Małe skandynawskie mieszkanie na poddaszu z antresolą
Uwielbiam realizacje, w których na niewielkiej przestrzeni udało się zgrabnie wygospodarować kilka funkcjonalnych stref. Nie sztuką jest bowiem wydzielić na 80 metrach miejsce do relaksu, spożywania posiłków i spania. Prawdziwym wyzwaniem są kawalerki i niewielkie lokale między 25, a 40 metrów kwadratowych. Ich właściciele również muszą mieć gdzie spać, jeść, odpoczywać, przechowywać swoje rzeczy, a nierzadko również pracować! Kiedy na takim metrażu udaje się więc stworzyć nie tylko funkcjonalne, ale i lekkie, przestronne oraz designerskie wnętrza, wtedy nie pozostaje nic innego, jak szczerze pogratulować projektantom.
Po tym przydługawym wstępie myślę, że już nikt nie ma wątpliwości, jakie mieszkanie będzie bohaterem dzisiejszej opowieści. Na jego zwiedzanie zapraszam Was do Szwecji (ależ zaskoczenie! ).
Na Munkebäcksgatan 28C, w Göteborgu znajdziemy dwupokojowy lokal, o łącznej powierzchni 34 metrów kwadratowych. Jak na tak niewielką powierzchnię, salon z aneksem kuchennym, sypialnia, antresola, spory przedpokój i łazienka wydają się niezłym wyczynem. Brak tu co prawda balkoniku, ale wyglądając przez okna, również można się nieźle zrelaksować. Ten mini apartament zlokalizowany jest bowiem bardzo blisko natury, tuż przy leśnej ścieżynce. Równocześnie z tego punktu właściciele docierają do centrum w zaledwie 10 minut. Z opowieści o otoczeniu, przechodzę jednak do wnętrza, bo wiem, że ta historia interesuje Was bardziej.
Salon z antresolą
Aranżacja małego pokoju na poddaszu, w którym dodatkowo występują mocne skosy, to nie lada wyzwanie. Zamiast załamywać ręce i wyjść z założenia, że z taką przestrzenią po prostu nic nie da się zrobić, warto „w internetach” odpalić mieszkania na poddaszu zaprojektowane przez Szwedów – nadzieja natychmiast powraca. Całkiem niezłym przykładem dobrze zorganizowanej przestrzeni jest lokal z dzisiejszego wpisu. Jego wnętrzom zdecydowanie sprzyja jasna kolorystyka, minimalna ilość przedmiotów, ultra prosty, skandynawski design i duża ilość naturalnego światła wpadająca przez pokaźnych rozmiarów okna. To chyba kluczowe elementy, które niemal zawsze optycznie powiększają taki metraż. Architekci zadbali również o subtelną przeciwwagę dla tej wszechobecnej bieli i rozmytych szarości. Podkreślenie drewnianych belek stropowych za pomocą czarnej farby sprawiło, że wzrok zamiast na lekko klaustrofobicznych spadach, koncentruje się na kontrastach. Czarne akcenty pojawiają się również w dodatkach oraz na niewielkich meblach. To zdecydowanie wprowadza do pomieszczenia urozmaicenie i charakterek.

*POLECENIE A*. Przedstaw w formie krótkiej listy akapit tekstu o mieszkaniu na poddaszu zaczynający się od słów „Na Munkebäcksgatan 28C” i zachowaj jego najważniejsze fakty.
*POLECENIE B*. Przepisz bez żadnych zmian fragment tekstu o mieszkaniu na poddaszu od słów „Małe skandynawskie mieszkanie” do słów „(ależ zaskoczenie! ).”, łącznie z nimi.
*POLECENIE C*. Dopisz dalszy ciąg tekstu o mieszkaniu na poddaszu, zaczynając od miejsca, w którym się kończy.

*ZESTAWIENIE DANYCH*.
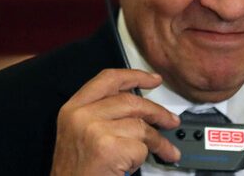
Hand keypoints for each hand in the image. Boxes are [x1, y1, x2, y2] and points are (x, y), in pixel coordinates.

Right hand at [50, 69, 180, 175]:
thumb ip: (103, 113)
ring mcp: (94, 130)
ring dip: (157, 141)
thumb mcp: (80, 132)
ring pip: (140, 126)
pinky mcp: (108, 148)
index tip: (154, 79)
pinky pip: (140, 147)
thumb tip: (139, 106)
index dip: (135, 76)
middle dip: (156, 112)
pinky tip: (135, 164)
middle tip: (170, 120)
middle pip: (130, 101)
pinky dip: (143, 157)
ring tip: (166, 150)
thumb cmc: (77, 169)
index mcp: (73, 108)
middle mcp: (81, 115)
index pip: (108, 79)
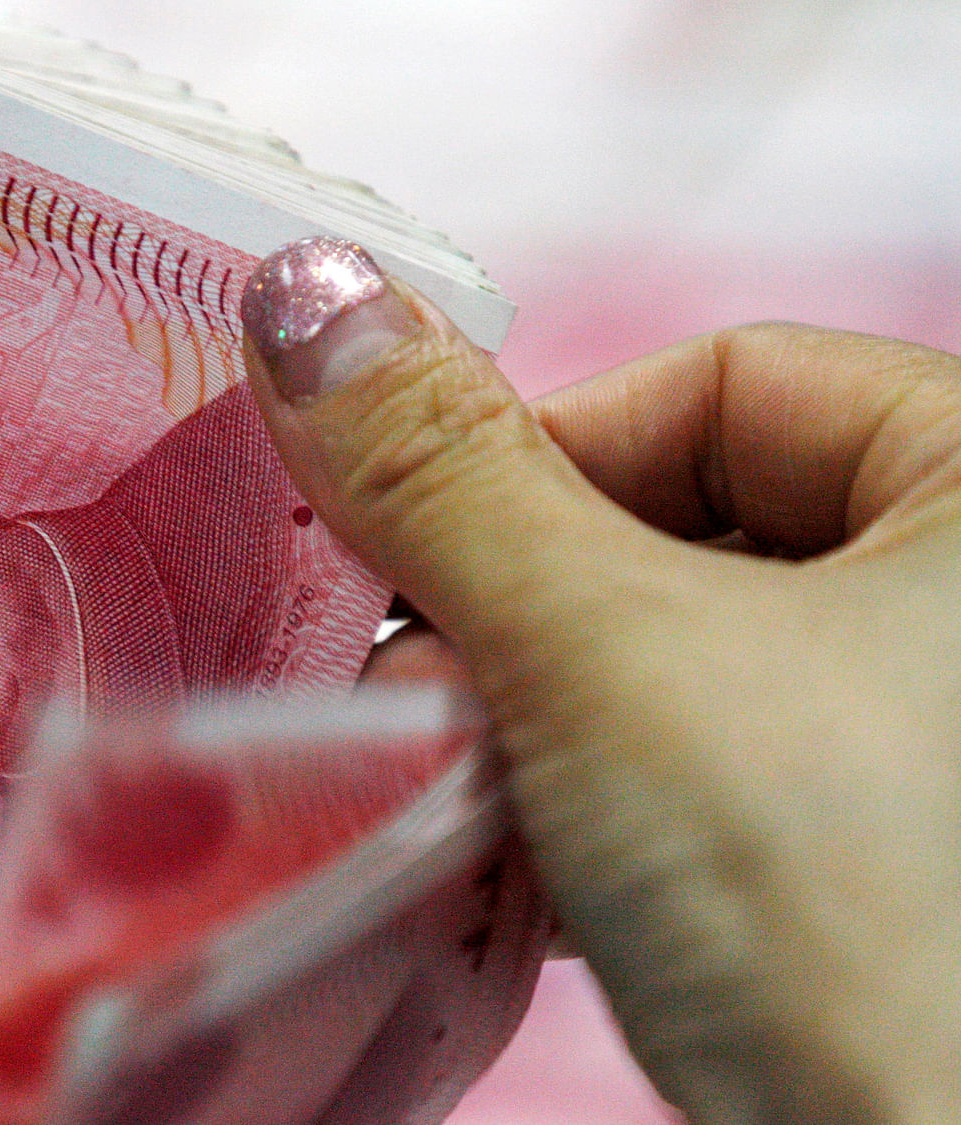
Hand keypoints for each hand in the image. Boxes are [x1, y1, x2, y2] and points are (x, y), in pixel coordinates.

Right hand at [240, 238, 960, 1124]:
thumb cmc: (840, 901)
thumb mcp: (608, 650)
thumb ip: (444, 473)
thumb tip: (304, 295)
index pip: (729, 382)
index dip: (548, 452)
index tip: (424, 562)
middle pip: (693, 526)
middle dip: (524, 615)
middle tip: (429, 704)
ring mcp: (933, 745)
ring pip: (682, 665)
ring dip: (539, 723)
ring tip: (470, 805)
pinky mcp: (882, 872)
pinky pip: (708, 781)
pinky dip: (599, 812)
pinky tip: (529, 876)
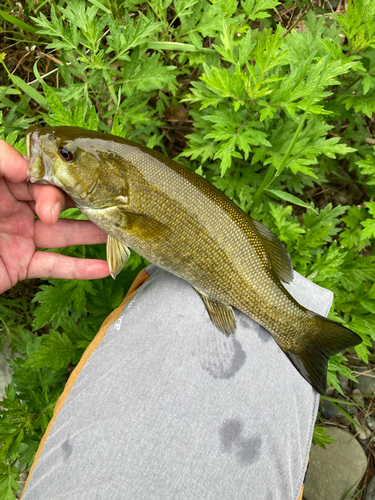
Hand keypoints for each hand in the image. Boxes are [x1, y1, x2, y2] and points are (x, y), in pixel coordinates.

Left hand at [0, 139, 109, 293]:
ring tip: (120, 230)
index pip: (40, 174)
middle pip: (58, 201)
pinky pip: (54, 266)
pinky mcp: (21, 265)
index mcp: (0, 182)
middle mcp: (14, 207)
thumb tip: (28, 167)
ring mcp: (20, 237)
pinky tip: (105, 267)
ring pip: (63, 233)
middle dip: (80, 204)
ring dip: (93, 233)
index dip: (56, 179)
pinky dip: (79, 269)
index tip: (60, 188)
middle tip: (93, 208)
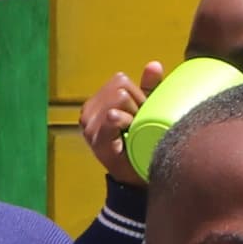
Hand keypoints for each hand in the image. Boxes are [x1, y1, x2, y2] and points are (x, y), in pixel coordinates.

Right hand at [79, 67, 156, 185]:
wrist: (138, 178)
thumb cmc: (141, 142)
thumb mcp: (146, 111)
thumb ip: (148, 88)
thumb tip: (154, 64)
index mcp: (97, 103)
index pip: (120, 80)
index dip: (137, 95)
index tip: (140, 116)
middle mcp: (88, 112)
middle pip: (120, 86)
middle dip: (136, 103)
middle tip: (138, 125)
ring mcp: (89, 126)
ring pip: (120, 97)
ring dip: (134, 114)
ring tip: (134, 131)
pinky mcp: (97, 140)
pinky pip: (112, 117)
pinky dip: (123, 121)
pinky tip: (126, 132)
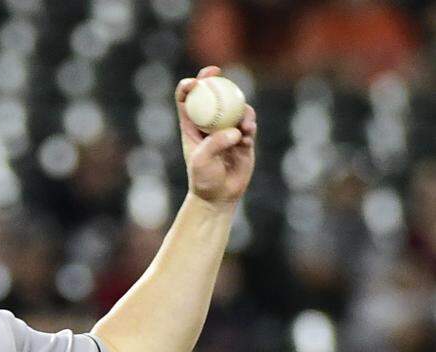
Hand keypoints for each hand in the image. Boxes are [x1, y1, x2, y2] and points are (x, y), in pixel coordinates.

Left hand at [176, 66, 257, 205]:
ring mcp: (227, 129)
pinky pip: (248, 124)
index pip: (186, 101)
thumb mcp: (202, 160)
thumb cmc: (203, 178)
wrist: (219, 196)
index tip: (194, 81)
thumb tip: (234, 131)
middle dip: (213, 78)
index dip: (188, 86)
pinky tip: (247, 134)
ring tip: (244, 124)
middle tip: (217, 70)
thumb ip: (215, 144)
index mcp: (191, 126)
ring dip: (239, 109)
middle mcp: (209, 124)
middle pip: (212, 95)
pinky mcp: (243, 138)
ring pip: (234, 107)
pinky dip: (249, 125)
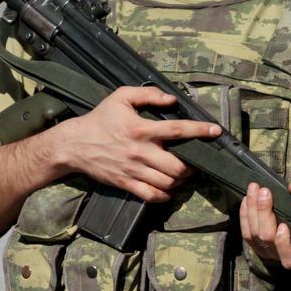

*ODPOWIEDŹ A*.
- Dwupokojowy lokal o powierzchni 34 m² znajduje się przy Munkebäcksgatan 28C w Göteborgu.
- Mieści salon z aneksem kuchennym, sypialnię, antresolę, spory przedpokój i łazienkę.
- Nie ma balkonu, ale widok z okien sprzyja relaksowi.
- Mieszkanie leży blisko natury, tuż przy leśnej ścieżce.
- Do centrum właściciele docierają stąd w 10 minut.

*ODPOWIEDŹ B*.
Małe skandynawskie mieszkanie na poddaszu z antresolą
Uwielbiam realizacje, w których na niewielkiej przestrzeni udało się zgrabnie wygospodarować kilka funkcjonalnych stref. Nie sztuką jest bowiem wydzielić na 80 metrach miejsce do relaksu, spożywania posiłków i spania. Prawdziwym wyzwaniem są kawalerki i niewielkie lokale między 25, a 40 metrów kwadratowych. Ich właściciele również muszą mieć gdzie spać, jeść, odpoczywać, przechowywać swoje rzeczy, a nierzadko również pracować! Kiedy na takim metrażu udaje się więc stworzyć nie tylko funkcjonalne, ale i lekkie, przestronne oraz designerskie wnętrza, wtedy nie pozostaje nic innego, jak szczerze pogratulować projektantom.
Po tym przydługawym wstępie myślę, że już nikt nie ma wątpliwości, jakie mieszkanie będzie bohaterem dzisiejszej opowieści. Na jego zwiedzanie zapraszam Was do Szwecji (ależ zaskoczenie! ).

*ODPOWIEDŹ C*.
Projektanci dobrze przemyśleli również sam rozkład wnętrza. Pod pochyłościami ulokowano wygodną kanapę z widokiem na małą galerię sztuki na przeciwległej ścianie. Znalazło się również miejsce na całkiem pokaźnych rozmiarów szklany stolik na czarnych, stalowych nóżkach.
Pod skosem umiejscowiono również kącik do jedzenia z rozkładanym stołem. Na co dzień niewielki blat jest absolutnie wystarczający dla dwójki mieszkańców. Natomiast kiedy zachodzi taka konieczność, właściciele wydłużają jego powierzchnię i dokładają krzesła. Tworzy nam się wtedy pełnoprawna jadalnia.
Wracając jednak do ściany z grafikami… tuż pod nią znalazła się granitowa ławeczka ze stalowymi nogami. Na niej umieszczono kilka prostych, monochromatycznych dodatków, które świetnie zgrywają się z pozostałymi elementami mieszkania. Uwagę przykuwa również drewniana drabina.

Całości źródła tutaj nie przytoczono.